PROBLEM DESCRIPTION
When you reach the line with "left elbow: (168, 261, -14)" in the listing below, transcribe it and each line after it up to and including the line with "right wrist: (614, 288, -14)", exactly and with nothing else.

PROVIDED INFORMATION
*** Block opens ***

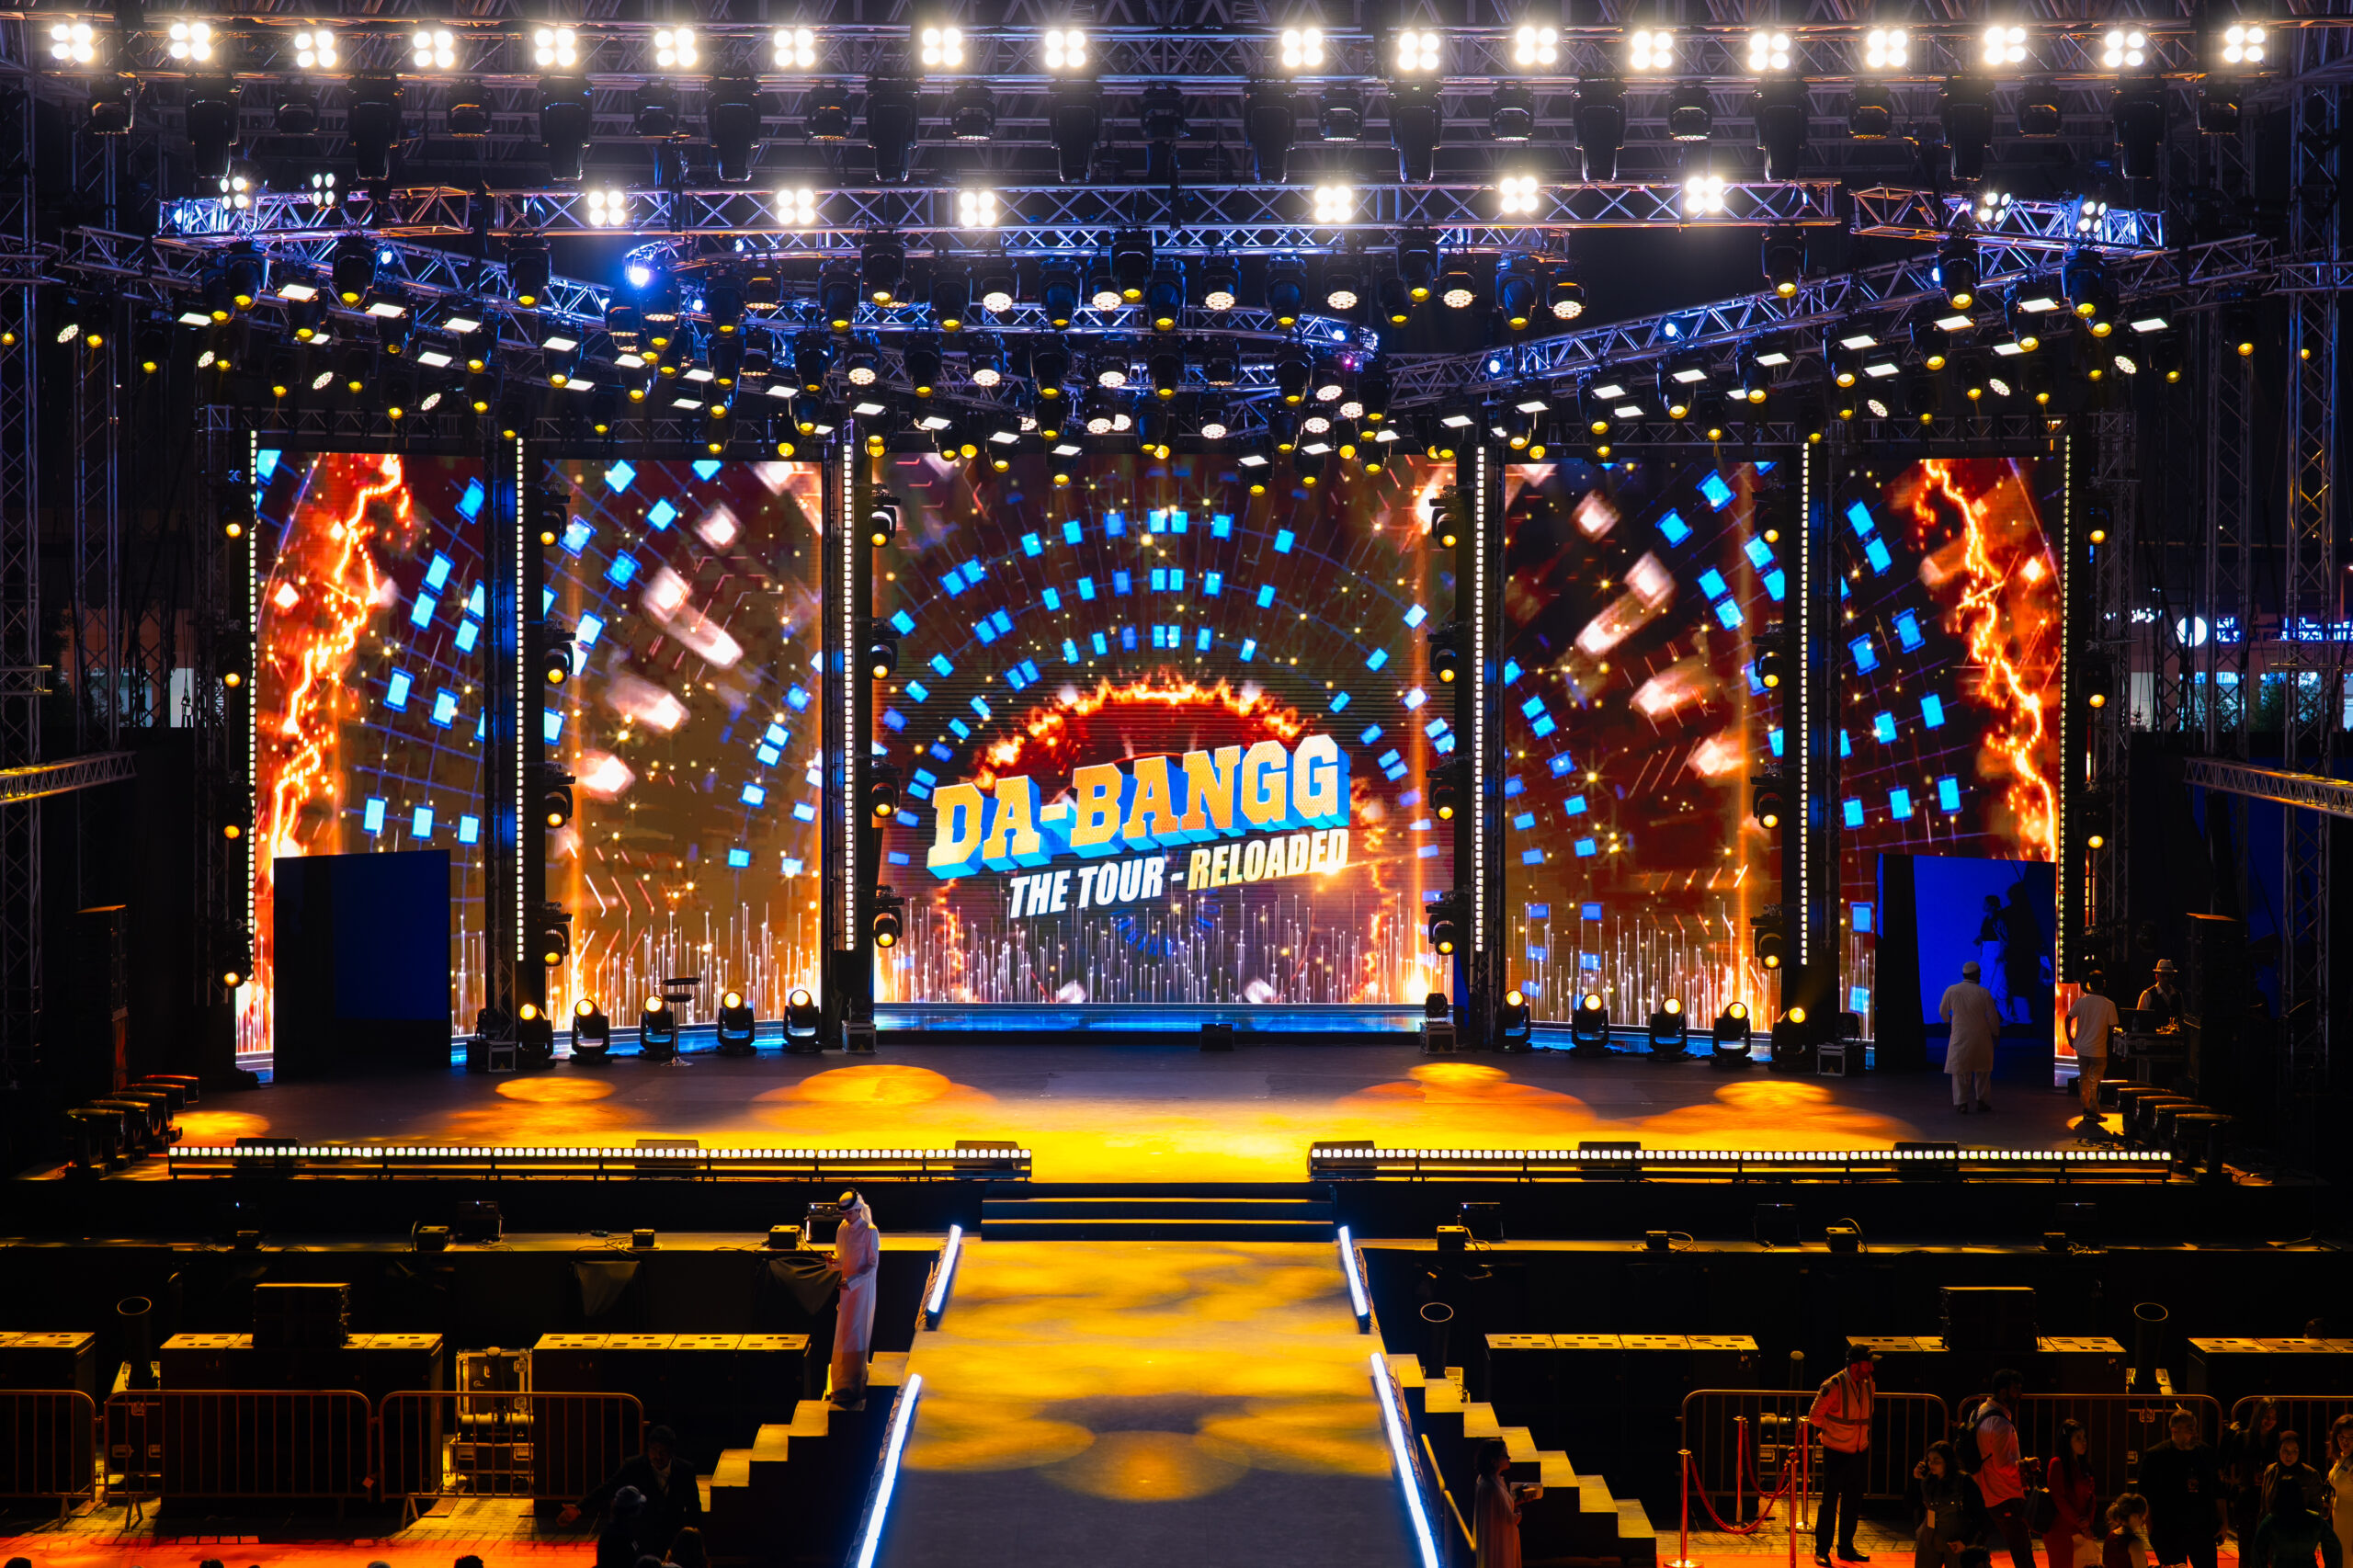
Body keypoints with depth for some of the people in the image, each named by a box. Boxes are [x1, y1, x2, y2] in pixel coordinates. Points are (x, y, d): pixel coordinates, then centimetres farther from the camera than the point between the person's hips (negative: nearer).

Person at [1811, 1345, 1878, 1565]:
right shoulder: (1834, 1386, -17)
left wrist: (1866, 1442, 16)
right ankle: (1821, 1550, 7)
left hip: (1858, 1453, 6)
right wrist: (1830, 1434, 0)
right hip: (1836, 1453, -6)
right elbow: (1814, 1416, -8)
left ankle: (1846, 1548, 23)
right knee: (1829, 1502, -1)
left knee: (1852, 1503, 12)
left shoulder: (1868, 1384, 2)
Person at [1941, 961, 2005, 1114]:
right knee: (1982, 1069, 18)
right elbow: (1993, 1017, -6)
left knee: (1960, 1071, 8)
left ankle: (1961, 1103, 3)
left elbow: (1943, 1010, 7)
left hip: (1960, 1037, 1)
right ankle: (1980, 1100, 20)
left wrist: (1947, 1019, 30)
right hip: (1981, 1037, 0)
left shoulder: (1951, 991, -9)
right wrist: (1996, 1033, 12)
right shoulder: (1984, 993, -13)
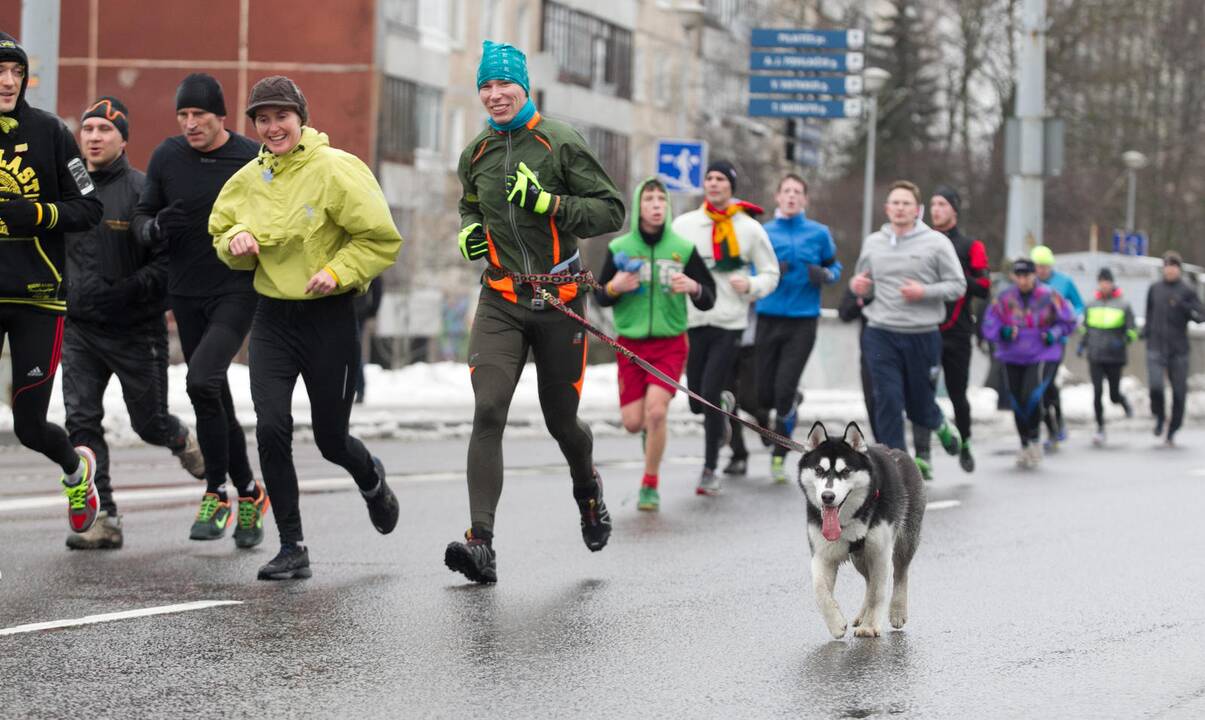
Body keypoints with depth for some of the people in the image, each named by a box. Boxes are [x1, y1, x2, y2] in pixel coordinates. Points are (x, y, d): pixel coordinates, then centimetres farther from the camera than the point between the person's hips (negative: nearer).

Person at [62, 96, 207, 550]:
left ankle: (184, 442, 44)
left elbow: (168, 261, -14)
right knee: (81, 421, -7)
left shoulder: (144, 191, -10)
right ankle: (103, 519, -4)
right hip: (78, 329, 4)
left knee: (149, 423, 9)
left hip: (135, 330, -4)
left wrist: (127, 290, -24)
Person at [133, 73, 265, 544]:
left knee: (202, 381, -23)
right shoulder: (167, 157, 2)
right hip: (186, 295, 4)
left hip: (237, 293, -4)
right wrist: (156, 228, -13)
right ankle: (248, 494, 26)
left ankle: (216, 494, -10)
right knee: (215, 399, 10)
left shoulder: (252, 159, -6)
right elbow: (141, 218, 8)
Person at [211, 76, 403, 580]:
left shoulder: (335, 170, -12)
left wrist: (337, 272, -21)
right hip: (272, 316, 4)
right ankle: (292, 548, -1)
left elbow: (382, 239, -11)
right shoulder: (248, 180, 5)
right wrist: (237, 241, -4)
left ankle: (371, 479, 45)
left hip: (329, 317, -4)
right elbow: (222, 234, 18)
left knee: (330, 438, 7)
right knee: (271, 428, -11)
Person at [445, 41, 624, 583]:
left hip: (558, 300, -2)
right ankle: (481, 543, -20)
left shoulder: (561, 143, -6)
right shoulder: (475, 155, 8)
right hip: (501, 301, 2)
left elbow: (611, 211, -8)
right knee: (488, 412, -15)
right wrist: (469, 232, 6)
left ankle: (587, 484, 46)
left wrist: (548, 202, -21)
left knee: (561, 420, 9)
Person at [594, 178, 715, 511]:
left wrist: (694, 288, -19)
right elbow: (600, 297, 8)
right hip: (631, 343, 2)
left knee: (656, 411, -18)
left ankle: (650, 486, -1)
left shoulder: (683, 249, -1)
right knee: (633, 422, -2)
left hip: (670, 343, -1)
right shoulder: (619, 248, 0)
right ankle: (654, 430, 37)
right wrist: (614, 288, -14)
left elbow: (708, 299, 3)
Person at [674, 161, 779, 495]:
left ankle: (710, 469, 1)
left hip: (729, 324, -3)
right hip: (693, 321, 3)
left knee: (709, 395, -13)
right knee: (697, 402, 7)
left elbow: (771, 273, 7)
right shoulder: (684, 224, 6)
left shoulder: (750, 228, 2)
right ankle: (724, 406, 44)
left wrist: (751, 285, -13)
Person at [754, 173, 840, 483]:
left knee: (784, 390, -11)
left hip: (803, 321, -2)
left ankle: (779, 455, 4)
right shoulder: (763, 233, 4)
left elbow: (835, 266, 14)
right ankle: (792, 401, 40)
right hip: (768, 318, 2)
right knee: (764, 395, 4)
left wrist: (825, 275, -9)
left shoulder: (819, 233, 3)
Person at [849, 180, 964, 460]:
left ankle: (940, 424, 46)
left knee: (920, 407, 11)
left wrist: (924, 292, -17)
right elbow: (864, 286, 22)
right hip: (881, 335, 2)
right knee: (887, 403, -8)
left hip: (923, 335, -2)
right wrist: (858, 286, -3)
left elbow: (957, 285, -2)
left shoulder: (936, 242, -2)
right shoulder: (872, 243, 9)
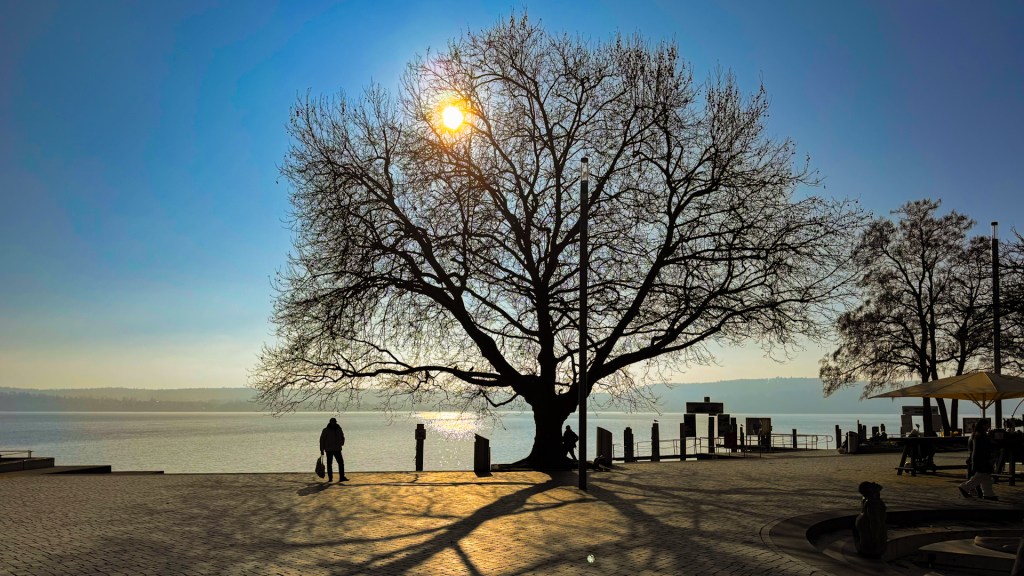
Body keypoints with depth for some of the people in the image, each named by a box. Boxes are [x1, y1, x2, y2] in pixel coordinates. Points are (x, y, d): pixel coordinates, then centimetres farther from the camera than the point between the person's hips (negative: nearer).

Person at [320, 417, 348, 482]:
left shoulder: (339, 429, 7)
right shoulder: (326, 430, -4)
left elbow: (342, 437, 21)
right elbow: (322, 440, -2)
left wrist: (342, 443, 0)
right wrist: (322, 450, -6)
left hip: (337, 449, 3)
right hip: (329, 450, -3)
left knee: (341, 462, -7)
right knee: (329, 464, 1)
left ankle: (342, 477, -6)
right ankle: (330, 478, 9)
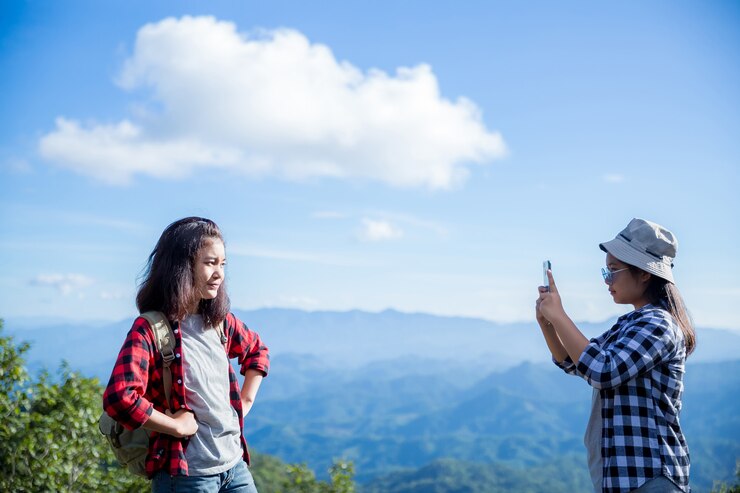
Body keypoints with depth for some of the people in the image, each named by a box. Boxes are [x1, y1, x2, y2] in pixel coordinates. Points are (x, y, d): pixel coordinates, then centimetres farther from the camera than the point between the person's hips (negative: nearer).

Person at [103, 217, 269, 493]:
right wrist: (177, 426, -17)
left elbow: (257, 351, 25)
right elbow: (119, 398, -27)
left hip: (235, 465, 6)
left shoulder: (220, 322, 6)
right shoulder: (150, 330, -14)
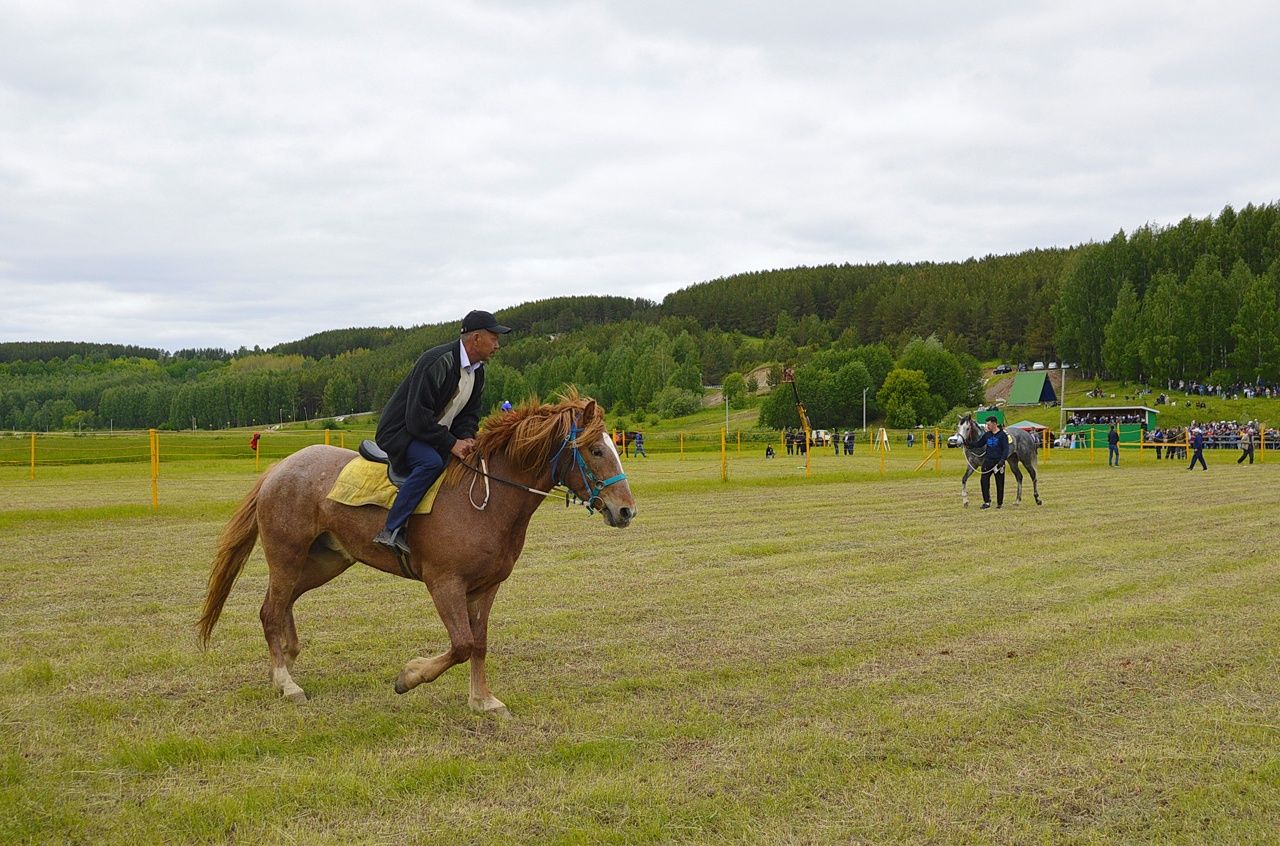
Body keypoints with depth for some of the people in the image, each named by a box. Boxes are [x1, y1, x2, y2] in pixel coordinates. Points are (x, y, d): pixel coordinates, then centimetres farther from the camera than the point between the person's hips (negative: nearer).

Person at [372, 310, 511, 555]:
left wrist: (466, 438, -9)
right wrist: (451, 444, -25)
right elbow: (417, 416, -27)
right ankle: (391, 530, -34)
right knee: (431, 462, -35)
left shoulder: (477, 371, 6)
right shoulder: (438, 362, -24)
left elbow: (470, 414, 13)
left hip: (436, 434, 9)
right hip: (401, 432, -9)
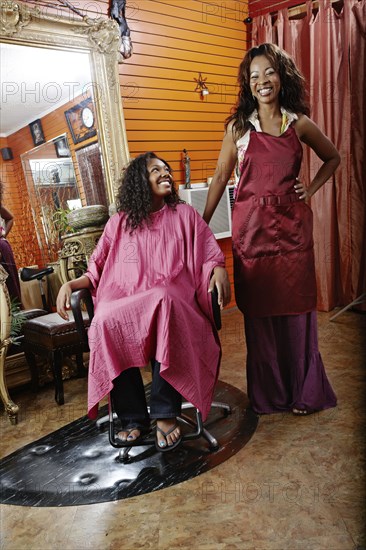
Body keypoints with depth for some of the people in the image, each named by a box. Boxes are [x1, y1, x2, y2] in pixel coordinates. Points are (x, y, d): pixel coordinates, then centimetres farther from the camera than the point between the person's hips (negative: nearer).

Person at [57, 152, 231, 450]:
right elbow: (98, 270, 17)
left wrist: (219, 269, -14)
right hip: (123, 302, 2)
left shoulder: (184, 214, 15)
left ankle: (165, 413, -26)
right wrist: (70, 284, -1)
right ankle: (133, 417, -16)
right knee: (106, 323, -33)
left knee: (163, 305, -38)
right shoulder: (119, 223, 17)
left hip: (171, 300, -1)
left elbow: (210, 255, 9)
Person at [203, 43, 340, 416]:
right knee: (258, 310, 4)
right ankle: (268, 393, 21)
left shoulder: (299, 124, 7)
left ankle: (304, 391, 23)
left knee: (296, 308, 5)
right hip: (251, 226, 0)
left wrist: (311, 189, 6)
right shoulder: (238, 126, 5)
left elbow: (332, 158, 21)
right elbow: (220, 177, 6)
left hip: (291, 224, 1)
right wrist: (202, 223, 2)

*** Block closes ***

THE COMPLETED TASK
left elbow: (168, 261, -14)
right knee: (81, 421, -7)
left shoulder: (144, 191, -10)
right ankle: (103, 519, -4)
right hip: (78, 329, 4)
left knee: (149, 423, 9)
left hip: (135, 330, -4)
left wrist: (127, 290, -24)
Person at [133, 73, 265, 544]:
left knee: (202, 381, -23)
right shoulder: (167, 157, 2)
right hip: (186, 295, 4)
left hip: (237, 293, -4)
right wrist: (156, 228, -13)
right ankle: (248, 494, 26)
left ankle: (216, 494, -10)
right knee: (215, 399, 10)
left shoulder: (252, 159, -6)
right elbow: (141, 218, 8)
Person at [211, 76, 403, 580]:
left shoulder: (335, 170, -12)
left wrist: (337, 272, -21)
right hip: (272, 316, 4)
right ankle: (292, 548, -1)
left elbow: (382, 239, -11)
right shoulder: (248, 180, 5)
right wrist: (237, 241, -4)
left ankle: (371, 479, 45)
left hip: (329, 317, -4)
right elbow: (222, 234, 18)
left knee: (330, 438, 7)
right knee: (271, 428, -11)
Person at [445, 41, 624, 583]:
left hip: (558, 300, -2)
right ankle: (481, 543, -20)
left shoulder: (561, 143, -6)
right shoulder: (475, 155, 8)
right hip: (501, 301, 2)
left elbow: (611, 211, -8)
right knee: (488, 412, -15)
right wrist: (469, 232, 6)
left ankle: (587, 484, 46)
left wrist: (548, 202, -21)
left knee: (561, 420, 9)
Person at [594, 178, 715, 511]:
left wrist: (694, 288, -19)
right elbow: (600, 297, 8)
right hip: (631, 343, 2)
left knee: (656, 411, -18)
left ankle: (650, 486, -1)
left shoulder: (683, 249, -1)
right knee: (633, 422, -2)
left hip: (670, 343, -1)
right shoulder: (619, 248, 0)
right ankle: (654, 430, 37)
right wrist: (614, 288, -14)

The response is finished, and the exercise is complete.